The bidirectional reflectance distribution function (BRDF) describes the rate of change of the directional radiance of the surface as a function of illuminination zenith angle and azimuth, and the downwelling irradiance. BRDF models are used in the direct mode to simulate reflection and absorption of solar radiation as a function of canopy parameters, and in the inverse mode in order to estimate canopy parameters from measured reflectance data. In the Li-Strahler geometric – optical canopy model, the forest is treated as a collected on regular geometric shapes that cast shadows on a background and are viewed and illuminated from different directions. The directional radiance of the forest is a function of the sizes, shapes, orientations and placement of the objects ( i.e. individual tree crowns ) within the scene [1]. The model has been tested in woodland using Landsat Multispectral Scanner (MSS), Thematic Mapper (TM) , and SPOT High Resolution Visible (HRV) imagery [2]
The ASAS is an airborne, off-nadir-pointing imaging spectroradiometer used to acquire bidirectional radiance data for terrestrial targets. ASAS will permit measurement of radiance at a sufficient variety of angle to estimate the BRDF. ASAS also is being used to develop understanding of fine scale differences between directional reflectance and hemispherical reflectance
[3] As an example the ASAS data demonstrate combined effects of reflectance anisotropy and increased atmospheric path length on off-nadir observation, the result o these effects is a variation in vegetation indices as a function of view direction [4].

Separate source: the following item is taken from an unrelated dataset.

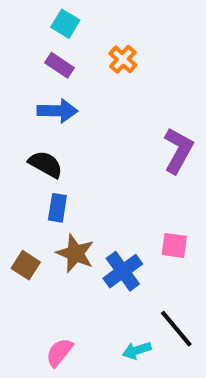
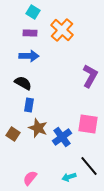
orange cross: (123, 59) -> (62, 30), size x1.6
purple rectangle: (59, 65) -> (30, 33), turned -32
pink square: (174, 245) -> (88, 124), size x1.5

The objective of the study was to estimate the BRDF on principal plane from the processed ASAS images, and to test the geometric – optical canopy model.
ASAS data processing
ASAS employs detector array technology to acquire digital image data for visible and near – infrared spectral bands with a spectral resolution of 15nm. The spectrum range is 455nm—873nm. ASAS is able to track and image a target site through a sequence of fore –to-aft view angle which is up to 45 degree either fore or aft of the nadir view. And its spatial resolution at nadir was approximately 7.0 meter in the along-track, and 5.0 meter in the cross-track when the height of flight is 5,000 meter.
The ASAS data processed in this study were obtained from forest remote sensing experiment field in Maine, USA on Sept. 8, 1990. When the data acquiring, the solzr zenith angle is near +45 degree. The data consist of 7 images with different viewing direction on the principal plane and other 7 images on the cross plane. The viewing angle in each plan are from – 45 degree to + 45 degree with the incremence 15 degree. The original data were recorded in 12 bits, And after radiometric calibration the data were stored as a 16 bits interge in digital image files.

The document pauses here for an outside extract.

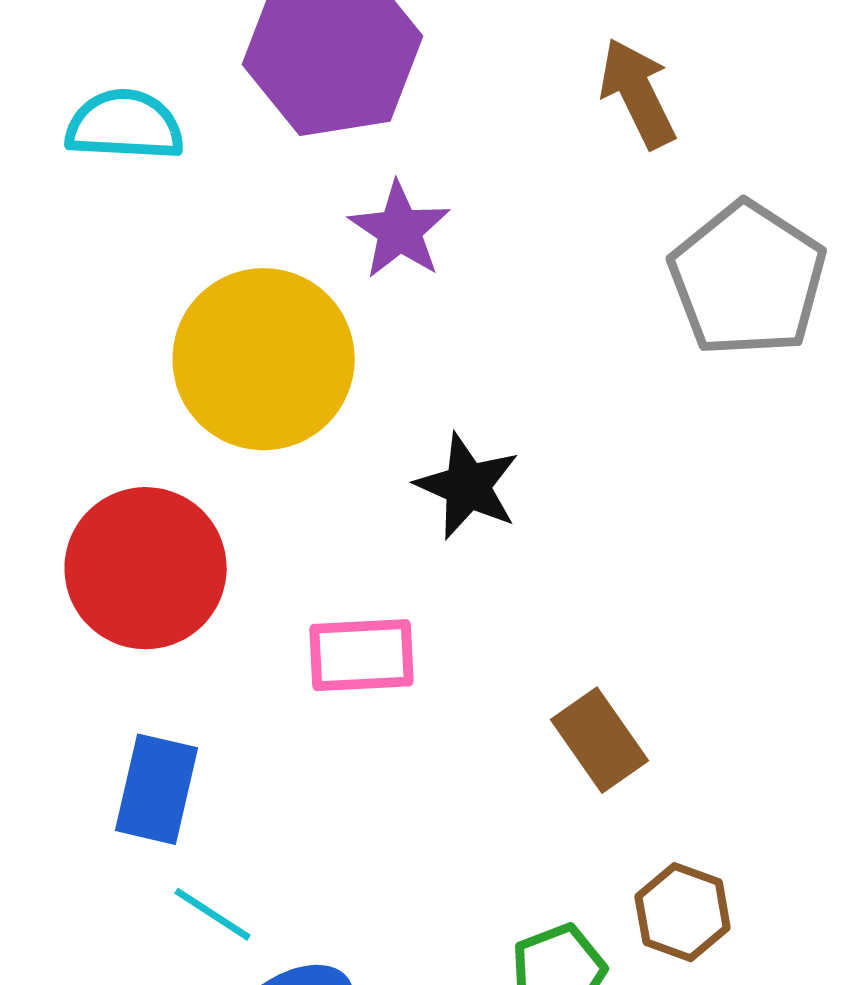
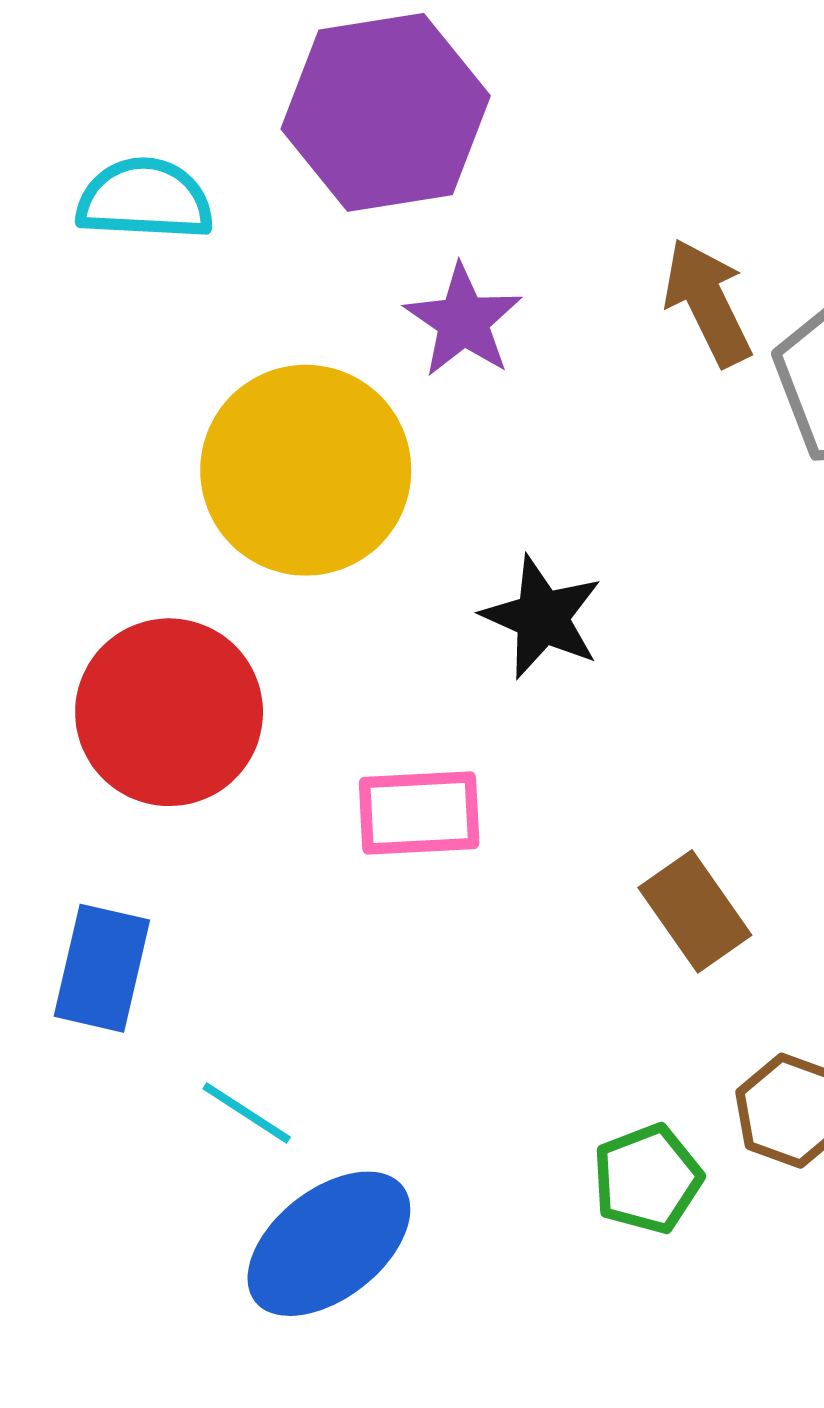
brown arrow: (638, 93) -> (708, 302), moved
blue rectangle: (157, 789) -> (102, 968), moved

1 Data compression and color image display
In order to know the quality of the total 29 bands images, the 16 bits original data were compressed to 8 bits. The compression ratio depends on the statistical parameters of each band. Then the data can be displayed. By the display images, most bands of data are of high ratio of signal to noise and can be used to estimate the reflectance properties of the target.

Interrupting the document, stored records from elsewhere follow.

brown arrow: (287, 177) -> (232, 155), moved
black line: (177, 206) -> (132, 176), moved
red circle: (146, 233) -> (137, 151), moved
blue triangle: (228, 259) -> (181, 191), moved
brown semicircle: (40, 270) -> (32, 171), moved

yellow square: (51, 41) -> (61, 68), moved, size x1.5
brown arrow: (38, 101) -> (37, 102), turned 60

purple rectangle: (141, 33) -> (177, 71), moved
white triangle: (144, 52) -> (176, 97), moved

Furthermore we take three bands of every image as a color combination image to display. The band No. 8(560nm), band No. 15(650nm) and band No.20(720nm) are coded as blue, green and red respectively to make a color combination image. In order to give a better color image and remain their different reflectance as well, we use the same compression ratio and enhancement method to process every color image. So the relative variation of brightness in these images can e seen clearly. When the viewing angle is equal to +45 degree, the image looks bright. As the viewing direction approach to the nadir, images look clearly and the average brightness of image decreases. The viewing zenith angle is equal to – 45 degree. These color images show that the reflectance of object is changing with the reflectance of object is changing with the viewing direction.